CSS is both fantastic and frustrating. Sometimes getting it to do what you want is so tedious. The first thing I do when debugging CSS is add background colors to the area I’m working. These boxes of colors are great visual indicators and give you immediate clues as to what’s going on.

Finally if you ever get stuck, don’t forget the WordPress forum. We’ve all been there and most likely made the same mistake you are making now. If you post your question on the forum, we might be able to help, just make sure you read Andrea’s tips first. Following her advice will increase your chance of success exponentially.

Comments

  1. Kevin Fukawa says

    Hi Christine – I was at the meeting too.

    For beginners looking to experiment with WordPress locally (i.e. on their own computer), I would recommend trying Instant WordPress which can be found here: http://www.instantwp.com – it’s free, and will allow you to setup a local version of WordPress without having to install and configure your own server software.

    I’d also recommend that beginners start their experimenting on the default theme that comes with WordPress. While there are thousands of free and premium themes to choose from, it’s probably a good idea to start with a solid theme built by the same team who created WordPress.

    • says

      Hi Kevin,
      Thanks for the tip. I haven’t looked at instant WordPress, but I’ll check it out.
      You’re absolutely right about looking at the default theme. I’ve learned tons from both Twenty Ten and Twenty Eleven and still refer to them quite often.

  2. says

    I think this isn’t so much about design though about development, the use of the term web designer is a little confusing as a result unfortunately.

    There is a lot more design wise that also needs to be taken into consideration when moving from html to WordPress. It’s a different platform to a static site and really needs to be designed with that in mind. This need gets more and more then more in depth you go into CMS or by adding plugins such as BuddyPress.

    Personally, I always would suggest someone starts from the point of WordPress when starting out. Step one I always recommend is look at the theme that ships with WordPress. You probably could switch that around now for http://underscores.me/. I still remember my Kubrick exploring days fondly :).

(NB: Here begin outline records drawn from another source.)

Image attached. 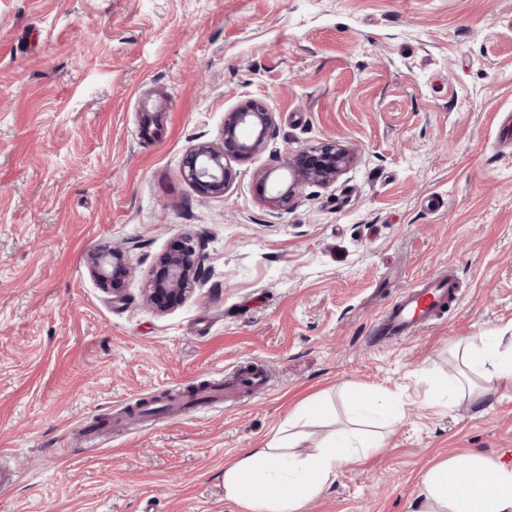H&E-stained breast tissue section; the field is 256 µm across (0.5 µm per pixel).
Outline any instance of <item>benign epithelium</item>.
Here are the masks:
<instances>
[{
	"instance_id": "1",
	"label": "benign epithelium",
	"mask_w": 512,
	"mask_h": 512,
	"mask_svg": "<svg viewBox=\"0 0 512 512\" xmlns=\"http://www.w3.org/2000/svg\"><path fill=\"white\" fill-rule=\"evenodd\" d=\"M274 115L260 102L240 103L224 115L222 144L199 145L187 155L183 176L203 196L224 195L230 189L228 161L249 158L266 145ZM354 161L353 154L335 144L312 150L290 152L284 168L288 177L271 179V173L257 175L259 199L274 215L290 207L304 185L328 188ZM128 249L104 245L93 250L91 272L104 291L121 301L124 278L132 273L127 262ZM201 253L191 236H183L160 258V270L147 288L148 300L161 307L176 302L190 293L198 279Z\"/></svg>"
}]
</instances>
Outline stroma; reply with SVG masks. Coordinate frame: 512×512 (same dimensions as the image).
Instances as JSON below:
<instances>
[{"label":"stroma","instance_id":"35a3bbf8","mask_svg":"<svg viewBox=\"0 0 512 512\" xmlns=\"http://www.w3.org/2000/svg\"><path fill=\"white\" fill-rule=\"evenodd\" d=\"M261 102L265 148L225 195L182 175L224 114ZM512 0H0V512H240L224 469L294 428L312 454L354 400L397 396L385 446L301 512H409L435 463L512 461V388L427 401L453 343L512 320ZM357 159L271 216L256 175L286 149ZM201 278L159 312L145 288L184 235ZM135 268L113 302L97 246ZM454 270L461 299L414 337L368 330L416 282ZM262 368L268 388L141 422L140 399ZM323 396L327 416H288ZM122 426L95 448L96 419Z\"/></svg>","mask_w":512,"mask_h":512}]
</instances>
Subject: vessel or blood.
I'll list each match as a JSON object with an SVG mask.
<instances>
[{
    "mask_svg": "<svg viewBox=\"0 0 512 512\" xmlns=\"http://www.w3.org/2000/svg\"><path fill=\"white\" fill-rule=\"evenodd\" d=\"M458 291L457 279L451 272L421 280L386 310L374 323L373 332L381 341L411 335L446 310L455 301ZM266 383L265 372L244 370L239 374L215 380L206 392V401L218 405L237 390H260Z\"/></svg>",
    "mask_w": 512,
    "mask_h": 512,
    "instance_id": "vessel-or-blood-1",
    "label": "vessel or blood"
}]
</instances>
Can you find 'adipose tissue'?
Wrapping results in <instances>:
<instances>
[{"label": "adipose tissue", "mask_w": 512, "mask_h": 512, "mask_svg": "<svg viewBox=\"0 0 512 512\" xmlns=\"http://www.w3.org/2000/svg\"><path fill=\"white\" fill-rule=\"evenodd\" d=\"M461 349L475 383L454 380L451 396L480 399L512 387V321L480 336H465ZM284 438L252 448L224 469V493L247 512H300L305 501L336 479L351 455L345 443H328L308 457L286 452ZM412 512H512V463L474 453L466 466L442 461L428 470Z\"/></svg>", "instance_id": "ef3b65f1"}]
</instances>
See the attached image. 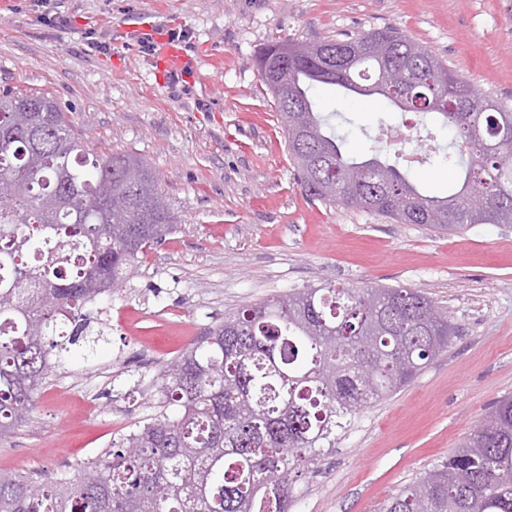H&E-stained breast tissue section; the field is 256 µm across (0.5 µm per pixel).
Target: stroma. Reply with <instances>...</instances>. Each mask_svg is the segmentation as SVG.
Segmentation results:
<instances>
[{
  "instance_id": "1",
  "label": "stroma",
  "mask_w": 512,
  "mask_h": 512,
  "mask_svg": "<svg viewBox=\"0 0 512 512\" xmlns=\"http://www.w3.org/2000/svg\"><path fill=\"white\" fill-rule=\"evenodd\" d=\"M159 12L193 66L160 70L157 47L125 32ZM385 26L512 106V0H10L0 86L53 97L96 152L142 157L178 227L92 306L104 342L72 346L28 420L0 437V470L43 482L77 472L154 417L160 371L226 314L328 281L423 291L461 332L292 473L290 512H378L512 396V225L438 233L309 198L260 80L269 41ZM315 96L354 153L381 119L400 120L327 86Z\"/></svg>"
}]
</instances>
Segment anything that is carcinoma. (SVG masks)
Segmentation results:
<instances>
[{
	"label": "carcinoma",
	"mask_w": 512,
	"mask_h": 512,
	"mask_svg": "<svg viewBox=\"0 0 512 512\" xmlns=\"http://www.w3.org/2000/svg\"><path fill=\"white\" fill-rule=\"evenodd\" d=\"M257 55L279 119L309 129L288 152L305 194L401 224L457 232L512 224V110L473 89L439 56L387 26L285 54ZM416 51L414 92L453 135L464 157L458 180L431 194L379 147L351 156L311 97L318 84L350 99L398 98L377 90L382 68ZM489 99L493 108L469 112ZM0 435L27 420L34 395L65 363L68 346L89 349L86 308L117 287L176 220L148 164L91 151L79 129L43 94L0 91ZM487 207L471 211L477 188ZM436 303L406 287L327 282L257 302L224 322L160 373L164 406L123 439L121 450L53 482L0 471V512H288L290 473L336 446L341 419L407 386L448 351L460 328L430 316ZM375 373L359 376L361 361ZM382 512H512V399H499L448 459L404 487Z\"/></svg>",
	"instance_id": "carcinoma-1"
}]
</instances>
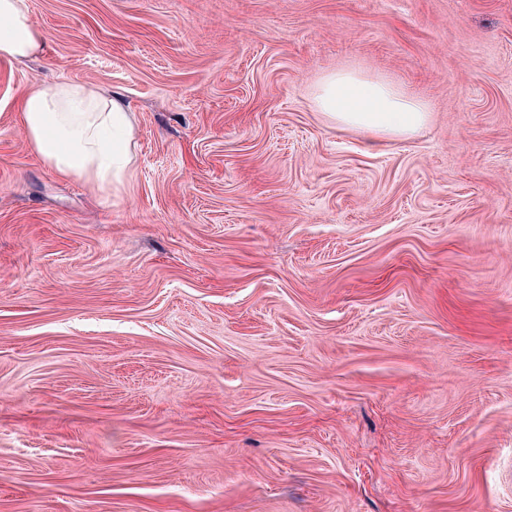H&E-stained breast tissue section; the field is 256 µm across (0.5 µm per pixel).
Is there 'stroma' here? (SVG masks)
Masks as SVG:
<instances>
[{
	"instance_id": "35a3bbf8",
	"label": "stroma",
	"mask_w": 512,
	"mask_h": 512,
	"mask_svg": "<svg viewBox=\"0 0 512 512\" xmlns=\"http://www.w3.org/2000/svg\"><path fill=\"white\" fill-rule=\"evenodd\" d=\"M0 58V512H512V0H29ZM352 67L433 114L374 141ZM135 172L44 165L33 83ZM45 32L30 19L28 0H0V57L17 62L41 53ZM314 105L330 122L394 141L416 136L431 121L425 102L356 70L325 74L316 85ZM18 119L31 148L50 169L119 194L133 176L136 119L117 93L60 80L34 85Z\"/></svg>"
}]
</instances>
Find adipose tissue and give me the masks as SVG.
Segmentation results:
<instances>
[{
	"label": "adipose tissue",
	"mask_w": 512,
	"mask_h": 512,
	"mask_svg": "<svg viewBox=\"0 0 512 512\" xmlns=\"http://www.w3.org/2000/svg\"><path fill=\"white\" fill-rule=\"evenodd\" d=\"M44 31L28 0H0V57L17 62L41 53ZM314 105L330 122L387 140H407L431 121L428 105L390 82L356 70L325 74ZM18 119L31 148L50 169L118 194L133 176L136 119L119 94L60 80L31 87Z\"/></svg>",
	"instance_id": "adipose-tissue-1"
}]
</instances>
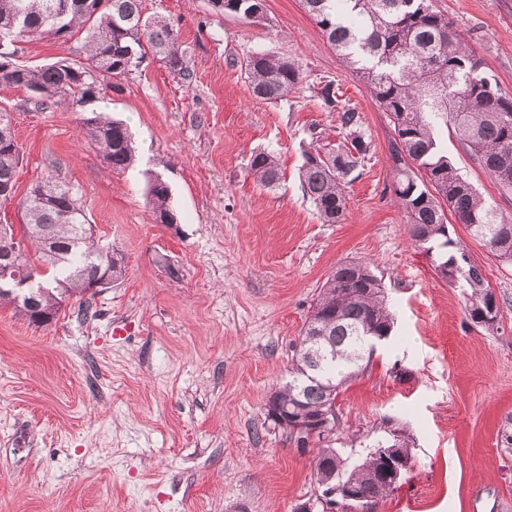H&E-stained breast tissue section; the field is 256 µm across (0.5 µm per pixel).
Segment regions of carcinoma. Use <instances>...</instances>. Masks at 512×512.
<instances>
[{"label":"carcinoma","mask_w":512,"mask_h":512,"mask_svg":"<svg viewBox=\"0 0 512 512\" xmlns=\"http://www.w3.org/2000/svg\"><path fill=\"white\" fill-rule=\"evenodd\" d=\"M303 7L346 69L359 79L376 105L387 114L394 137L389 146L392 192L407 217L411 245L433 257L438 275L464 288L465 315L493 329L503 318L499 301L483 269L463 242L454 239L443 222L448 210L471 238L492 256L512 263V220L505 218L463 179L438 140L442 127L453 132L499 188L512 194V96L505 92L485 63L466 44L447 15L423 7V0H302ZM215 16L232 14L250 21L265 14V0H208ZM25 28L13 27L18 15ZM83 38V55L60 58L31 67L0 60V83L30 92L36 104L68 101L83 106L97 98V76L125 78L149 55L169 72L188 79L185 51L179 35L163 20L144 15L143 0H0V38L9 43L33 37ZM241 68L253 95L277 103L303 81L301 65L291 58L252 52ZM317 95L327 109L339 113L343 139L337 144L318 138L305 150L301 181L306 196L325 224H339L346 211L344 185L369 143L360 129V116L342 101L333 81L320 82ZM81 133L115 171L134 164V147L126 124L104 112L84 110ZM20 147L10 121L0 114V204L13 201ZM250 170L264 188L278 186L281 168L269 151L257 150ZM168 183L154 175L146 202L157 222L176 221L170 209ZM22 234L7 225L10 240H0V253L24 245L19 269L29 281L19 296L0 291V304H10L29 323L42 326L40 315L51 317L73 297L86 293L85 282L97 271L120 279L123 256L99 244L79 199L51 178L32 187L18 201ZM394 316L382 283L366 261H345L322 284L294 347L288 381L277 390L288 406L280 429L301 450L311 446L312 478L317 487L344 486L352 504L369 507L397 484L377 457V449L411 461L401 430L365 448L350 461L332 446L339 431L338 413L331 415L328 434L306 445L294 433L295 418H314L334 407L341 388L364 374L378 344L388 340ZM335 337V348L320 360L312 355L311 336Z\"/></svg>","instance_id":"obj_1"}]
</instances>
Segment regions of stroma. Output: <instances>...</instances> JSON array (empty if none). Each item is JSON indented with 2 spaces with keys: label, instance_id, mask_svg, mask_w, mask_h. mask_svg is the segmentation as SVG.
I'll return each mask as SVG.
<instances>
[{
  "label": "stroma",
  "instance_id": "35a3bbf8",
  "mask_svg": "<svg viewBox=\"0 0 512 512\" xmlns=\"http://www.w3.org/2000/svg\"><path fill=\"white\" fill-rule=\"evenodd\" d=\"M467 35L512 94V0H432ZM188 49L181 80L149 59L103 80L93 109L129 127L136 161L112 170L78 136V108H36L0 84L22 161L17 196L51 177L77 195L103 244L124 257L112 288L70 299L37 327L0 306V512H292L317 486L313 455L267 421V398L288 367L313 299L338 263L373 264L396 318L366 375L336 407L338 446L358 457L404 429L410 468L372 512H512V461L497 445L512 414V265L455 225L501 306L498 329L471 324L460 288L407 239L391 190L393 128L300 0H266L263 19L212 17L207 0H144ZM17 63L75 56L80 42L16 44ZM297 60L303 82L277 103L253 97L245 56ZM335 81L361 117L370 149L346 188L343 223L325 224L303 193L311 138L341 126L316 91ZM442 146L484 197L512 219V198L455 137ZM274 153L278 188L249 172L253 151ZM171 189L177 223L146 204L150 176Z\"/></svg>",
  "mask_w": 512,
  "mask_h": 512
}]
</instances>
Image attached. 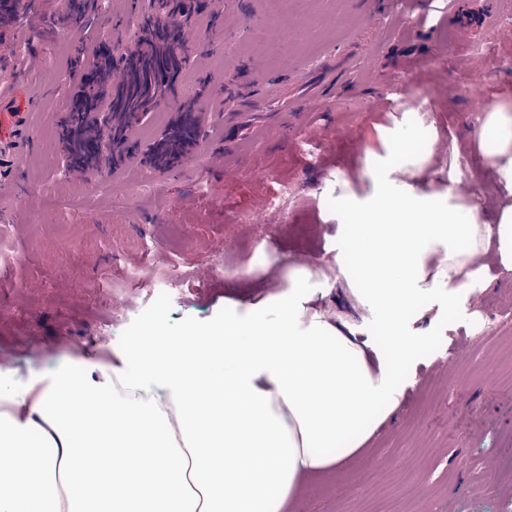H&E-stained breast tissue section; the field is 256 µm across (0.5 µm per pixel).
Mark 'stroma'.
<instances>
[{
  "mask_svg": "<svg viewBox=\"0 0 512 512\" xmlns=\"http://www.w3.org/2000/svg\"><path fill=\"white\" fill-rule=\"evenodd\" d=\"M493 2L496 22L469 40L435 14L434 34L404 30V0L383 13L355 0H290L273 17L266 0H208L183 28L192 56L164 105L172 121L182 95H195L194 165L144 161L138 120L117 147L131 164L97 172L68 166L60 125L86 55L111 44L114 22L140 37L137 15L130 0H98L68 16L71 35L51 45L42 34L64 17L66 0H24V23L0 22V82L23 75L38 90L34 153L18 192L0 195V249L18 257L0 269V356L24 373L77 357L90 373L118 361L119 337L221 323L225 300L281 292L291 267L332 279L327 305L361 323L371 356L387 355L384 335L345 292L349 275L327 265L339 235L335 176L346 172L366 191L368 152H382L381 130L407 112L430 131L418 139L430 171L476 192L494 216L498 183L473 144L477 98L512 96V0ZM269 77L281 85L264 107L224 95L225 82ZM401 81L433 89L432 100L394 103L389 90ZM331 93L334 107L307 109L309 97ZM334 127L346 137L330 144ZM305 139L323 141L320 164L297 151ZM230 140L227 163L212 159ZM103 177L111 198H90ZM284 183L295 192L288 208L263 210ZM484 262L487 285L464 308L437 313L417 299L410 318L422 339L397 367L399 409L347 470L311 478L294 512H512V271L491 255ZM168 283L172 294L157 301ZM487 485L489 499L480 495Z\"/></svg>",
  "mask_w": 512,
  "mask_h": 512,
  "instance_id": "1",
  "label": "stroma"
}]
</instances>
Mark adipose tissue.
<instances>
[{
  "label": "adipose tissue",
  "mask_w": 512,
  "mask_h": 512,
  "mask_svg": "<svg viewBox=\"0 0 512 512\" xmlns=\"http://www.w3.org/2000/svg\"><path fill=\"white\" fill-rule=\"evenodd\" d=\"M404 120L370 189L345 173L334 262L388 337L369 363L358 327L320 306L328 289L289 269L288 288L232 302L224 320L129 346L97 376L76 366L16 383L0 368V512H288L304 477L345 468L399 407L396 364L417 343L422 295L465 305L480 258L512 269V103L490 101L475 131L509 204L486 218L473 196L424 178Z\"/></svg>",
  "instance_id": "1"
}]
</instances>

    I’m fairly anti fitting a solution from something else into a different box without looking at how it’s formed. You do tend to unfortunately get weaker designs that way. This is why I’d always suggest to other designers to know the system you are designing for.

    Another great learning tool can be to go right back and look at wireframes – explore the common elements of a WordPress site (there are many). Break it down, see how you can use each. Then when you do your design it will play to the strengths of the platform you’re using. I do say platform in the loose sense meaning WordPress.